Freight Forwarder Network Original: Short barge rates drop sharply due to New York-New Jersey port volume.

05月04日 11:37:49

According to the Port Authority of New York and New Jersey (PANYNJ), in the year to March 2023, New York-New Jersey imports fell 27% from a year earlier to 898,437 TEUs, and in the first quarter, weekly truck visits averaged 13% less than a year earlier.

Shortbarge drivers who have flooded the ports of New York and New Jersey in the past two years are now facing the impact of a container slowdown that has forced rates to drop by nearly half from a year ago. The ample supply of drivers has made it easier for shippers to switch from rail to truck transportation. And more frequently reprice their short-barge contracts.


the Port of New York-New Jersey topped the list for container traffic in the United States in 2022, bringing more drivers to the port, truck visits to the port have declined as traffic has declined. In March, the number of container transport trucks registered at the port reached 27040, an increase of 44% from March 2021. As fewer containers need to be transported, only 42 per cent of trucks registered at ports in March were in use.

Erik Holck, a partner at truck brokerage WHY Logistics, said that because container volumes are "plummeting", drivers who could have worked five days a week are now working two to three days a week.

Holck said the economic downturn had significantly depressed spot prices for capacity. Shipping a container to a major distribution center in Allentown, Pennsylvania (Allentown) this year costs about $1400, compared to $2500 last year. A Newark car operator also said its sales were down 20% from a year ago.


Christy Mendick, president of SFC Intermodal, a truck brokerage, said haulage rates can sometimes be $5 to $6 a mile higher than in other trucking divisions over the past two years. But now short barges are sometimes more expensive than truck or flatbed rates of only $1 per mile.

drive loading "selectivity" has diminished

in the past two years, shippers have been required to deliver goods two weeks before their arrival to ensure that a truck driver is found, while truck drivers can also be more selective in choosing which marine terminal to ship goods from and the type of goods they are transporting. Now because of the decline in freight traffic, drivers are willing to accept any opportunity to work.

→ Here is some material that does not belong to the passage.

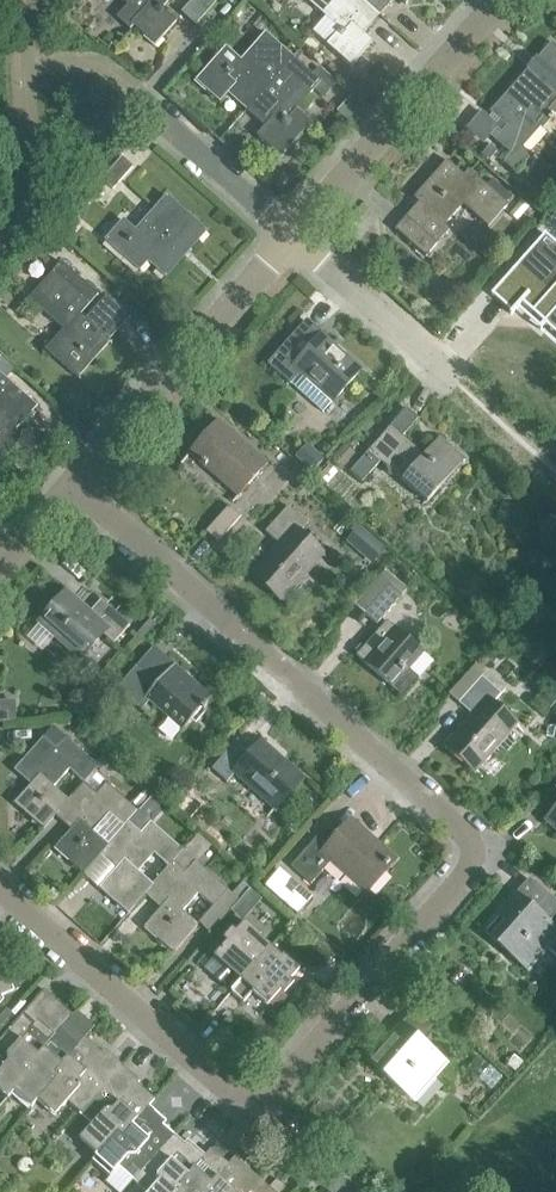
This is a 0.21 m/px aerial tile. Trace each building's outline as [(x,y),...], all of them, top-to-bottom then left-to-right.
[(139,15),(130,24),(154,46),(176,21),(160,8),(168,0),(122,0),(139,15)] [(362,0),(306,0),(340,30),(326,45),(350,66),(372,42),(358,30),(365,23),(369,27),(379,15),(362,0)] [(379,15),(389,4),(385,0),(362,0),(379,15)] [(234,100),(246,110),(292,57),(265,33),(231,70),(216,57),(195,81),(219,103),(231,89),(238,96),(234,100)] [(309,39),(303,45),(309,50),(313,53),(318,48),(309,39)] [(505,126),(493,140),(522,165),(529,158),(522,147),(525,144),(541,126),(537,122),(543,116),(544,116),(548,112),(547,111),(555,101),(555,47),(551,42),(536,59),(538,61),(530,70),(528,68),(489,112),(505,126)] [(292,57),(246,110),(257,120),(261,116),(268,122),(256,136),(280,157),(302,133),(287,120),(320,82),(292,57)] [(101,179),(112,189),(132,167),(121,157),(101,179)] [(474,215),(487,226),(507,204),(468,170),(460,179),(453,173),(456,169),(446,160),(413,198),(419,203),(397,228),(427,254),(449,229),(444,224),(463,203),(475,213),(474,215)] [(139,270),(147,261),(165,277),(205,231),(166,196),(138,228),(126,216),(105,240),(139,270)] [(108,339),(128,317),(128,316),(107,297),(86,320),(80,314),(90,303),(55,271),(30,300),(65,331),(47,351),(76,377),(109,340),(108,339)] [(456,285),(443,299),(452,307),(465,293),(456,285)] [(543,299),(531,289),(519,302),(555,335),(555,285),(543,299)] [(308,379),(333,401),(361,369),(322,334),(303,356),(286,341),(267,363),(290,384),(299,374),(307,381),(308,379)] [(1,439),(7,431),(11,435),(26,419),(22,415),(33,403),(0,375),(0,456),(9,446),(1,439)] [(463,458),(448,445),(447,447),(438,439),(424,455),(422,454),(414,463),(394,445),(416,420),(405,410),(367,453),(378,463),(380,461),(427,502),(441,486),(439,485),(463,458)] [(265,463),(218,422),(219,421),(218,420),(189,452),(201,462),(200,463),(205,467),(205,466),(238,495),(267,462),(266,462),(265,463)] [(307,444),(295,457),(311,473),(323,460),(307,444)] [(343,444),(330,458),(342,469),(355,454),(343,444)] [(204,532),(216,543),(241,515),(228,504),(204,532)] [(264,585),(272,593),(280,600),(322,554),(298,533),(307,523),(287,506),(264,532),(279,544),(251,576),(262,586),(264,585)] [(359,527),(346,542),(370,564),(384,549),(359,527)] [(363,614),(376,625),(401,596),(388,585),(363,614)] [(105,604),(94,617),(65,592),(38,623),(80,660),(102,634),(113,644),(129,625),(105,604)] [(386,621),(355,656),(391,688),(422,653),(386,621)] [(143,709),(142,708),(148,701),(181,730),(174,738),(175,739),(200,711),(202,712),(206,708),(204,706),(212,697),(211,696),(210,697),(194,683),(192,685),(185,679),(187,677),(174,666),(175,665),(174,664),(157,683),(137,665),(116,688),(142,710),(143,709)] [(458,754),(467,762),(475,769),(515,724),(491,704),(500,694),(481,676),(458,702),(472,715),(444,747),(456,757),(458,754)] [(533,700),(549,715),(555,708),(555,699),(543,688),(533,700)] [(17,766),(33,781),(14,804),(43,829),(58,812),(83,783),(98,767),(65,738),(55,749),(42,738),(17,766)] [(237,740),(211,769),(226,783),(234,773),(275,809),(301,778),(260,742),(251,752),(237,740)] [(83,783),(58,812),(74,826),(54,849),(83,874),(102,852),(128,823),(138,812),(105,783),(95,794),(83,783)] [(144,791),(133,803),(140,809),(151,797),(144,791)] [(154,800),(145,809),(157,819),(165,810),(154,800)] [(545,824),(546,825),(548,822),(555,829),(555,811),(545,824)] [(102,852),(118,866),(98,888),(127,914),(147,891),(173,862),(183,851),(150,822),(140,833),(128,823),(102,852)] [(325,827),(290,867),(310,884),(331,861),(347,875),(349,874),(366,889),(384,868),(385,869),(389,864),(388,863),(393,858),(351,822),(337,838),(325,827)] [(173,862),(147,891),(163,905),(143,928),(172,953),(197,925),(182,911),(198,893),(213,907),(227,891),(194,862),(184,873),(173,862)] [(280,869),(265,886),(287,906),(302,889),(280,869)] [(533,909),(546,895),(527,879),(504,906),(508,909),(503,915),(499,912),(495,916),(499,919),(486,933),(482,930),(482,931),(526,970),(546,948),(555,957),(555,930),(533,909)] [(249,889),(230,911),(242,922),(261,899),(249,889)] [(218,982),(231,993),(270,948),(259,938),(260,936),(244,922),(213,958),(227,971),(218,982)] [(270,948),(231,993),(243,1003),(252,992),(268,1006),(299,970),(283,956),(281,958),(270,948)] [(17,988),(10,973),(6,975),(0,962),(0,996),(17,988)] [(13,1092),(13,1091),(31,1070),(28,1066),(55,1036),(54,1035),(38,1021),(53,1003),(41,992),(0,1039),(0,1048),(7,1054),(7,1062),(0,1070),(0,1092),(7,1099),(13,1092)] [(393,1039),(388,1045),(384,1041),(381,1045),(384,1048),(371,1064),(412,1100),(445,1062),(400,1023),(389,1035),(393,1039)] [(30,1107),(36,1100),(55,1079),(51,1075),(78,1044),(77,1044),(60,1029),(54,1035),(55,1036),(28,1066),(31,1070),(13,1091),(13,1092),(30,1107)] [(66,1101),(79,1112),(121,1065),(103,1049),(101,1052),(83,1037),(77,1044),(78,1044),(51,1075),(55,1079),(36,1100),(54,1116),(66,1101)] [(240,1053),(248,1061),(255,1053),(247,1046),(240,1053)] [(79,1138),(97,1153),(97,1154),(116,1133),(120,1136),(147,1105),(147,1106),(153,1099),(135,1083),(138,1080),(121,1065),(79,1112),(92,1124),(79,1138)] [(117,1167),(132,1180),(172,1134),(162,1125),(165,1121),(147,1106),(147,1105),(120,1136),(116,1133),(97,1154),(97,1153),(91,1160),(109,1176),(117,1167)] [(181,1190),(177,1187),(204,1156),(204,1155),(186,1140),(183,1144),(172,1134),(132,1180),(146,1191),(179,1191),(181,1190)] [(228,1164),(227,1164),(210,1149),(204,1155),(204,1156),(177,1187),(181,1190),(179,1191),(203,1191),(228,1164)] [(259,1180),(233,1157),(227,1164),(228,1164),(203,1191),(248,1191),(259,1180)] [(259,1180),(248,1191),(273,1191),(259,1180)]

Holck said that since the beginning of the year, selectivity and delivery times have changed dramatically.

low truck rates have led to more shippers switching from intermodal rail. A shipper can transfer a container onto a dry van trailer and deliver it to Chicago in two days at a cost of about $2,000, up from more than $3,000 last year.


Intermodal service from New York-New Jersey to Chicago also takes two days, but truckers at the receiving end to pick up containers can face delays, Holck said.

As haulage costs fall, some companies that want business are reducing port trucking-related additional insurance, certification and other costs.

Mendick said that even with the drop in spot rates, shippers are not too eager to reduce contract rates with short-barge carriers to ensure consistent, reliable service. Still, some shippers are seeking to move from annual contracts to shorter-term deals with carriers because of uncertainty about freight demand and the potential for further cost savings. "Some people are asking for price cuts very slowly, but very few customers are looking at quarterly or six-month contracts."

others have taken the opposite approach. While quarterly pricing is more common in 2021 and 2022 as rates and demand soar, Holck said he sees shippers now locking in annual rates due to increased availability of drivers.